実行結果中、DEPENDENCIES に MRxSmb20 が表示される場合、SMB 2.x / 3.x をご利用いただくことが可能となります。
また、MRxSmb10 が表示される場合には SMB 1.0 をご利用いただくことが可能となります。

( 参考 ) Windows と Windows Server で SMBv1、SMBv2、SMBv3 を検出する方法と有効
または無効にする方法
 https://support.microsoft.com/ja-jp/help/2696547/how-to-detect-enable-and-disable-smbv1-smbv2-and-smbv3-in-windows-and
 ご確認いただきたい項:
 SMB クライアントで状態を検出し、SMB プロトコルを有効または無効にする方法


■ SMB 1.0 を Azure VM にて利用したい場合の対処方法について

Azure Marketplace 上の Windows Seriver 2012 R2 以降のイメージを用いて作成した VM では SMB 1.0 を有効化いただくことは叶いません。
しかし、どうしてもこれを利用しなければならない場合もあるかと存じます。
このような場合にも、Azure VM としてプロトコルを規制しているわけではございませんので、前述の通り SMB 1.0 の利用は推奨できませんが、対処策といたしましてはお客様自身にて SMB 1.0 機能を有効化した、または有効化可能な状態の仮想ディスクをご用意いただくことでご利用いただくことが可能です。

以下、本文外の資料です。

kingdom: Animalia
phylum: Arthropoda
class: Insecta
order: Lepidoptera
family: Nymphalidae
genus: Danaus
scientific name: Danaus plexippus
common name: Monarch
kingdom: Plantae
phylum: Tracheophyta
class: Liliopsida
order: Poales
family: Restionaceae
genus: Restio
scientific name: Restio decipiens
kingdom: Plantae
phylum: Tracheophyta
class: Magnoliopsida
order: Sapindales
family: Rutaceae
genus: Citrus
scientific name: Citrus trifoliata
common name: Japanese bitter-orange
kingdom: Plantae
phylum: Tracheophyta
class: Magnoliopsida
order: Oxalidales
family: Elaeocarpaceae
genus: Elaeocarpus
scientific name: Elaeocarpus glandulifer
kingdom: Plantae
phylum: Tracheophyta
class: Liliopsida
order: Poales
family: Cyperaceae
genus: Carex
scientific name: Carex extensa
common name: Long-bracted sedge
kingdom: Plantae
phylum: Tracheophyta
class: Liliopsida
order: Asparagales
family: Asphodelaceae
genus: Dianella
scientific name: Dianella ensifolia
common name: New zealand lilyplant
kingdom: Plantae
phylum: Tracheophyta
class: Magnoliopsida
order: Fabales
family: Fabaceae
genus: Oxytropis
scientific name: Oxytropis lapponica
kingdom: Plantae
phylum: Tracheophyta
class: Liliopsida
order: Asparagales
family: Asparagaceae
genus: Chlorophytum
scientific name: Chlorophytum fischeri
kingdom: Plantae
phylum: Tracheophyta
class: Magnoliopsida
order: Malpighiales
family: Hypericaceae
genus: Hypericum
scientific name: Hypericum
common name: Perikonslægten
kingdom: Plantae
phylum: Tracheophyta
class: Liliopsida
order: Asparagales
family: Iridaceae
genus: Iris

以下に、仮想マシンを複製する方法および Hyper-V にて作成された 仮想ディスクを Azure 上に移行する方法に関するドキュメントを記載いたします。
こちらを参考に、ご検討くださいますようお願いいたします。

上述の内容について、お客様 VM のセキュリティ向上のための施策であることとなり、何卒ご理解いただけますようお願いいたします。
また、本稿が皆様のお役に立てれば幸いです。

※本情報の内容(添付文書、リンク先などを含む)は、作成日時点でのものであり、予告なく変更される場合があります。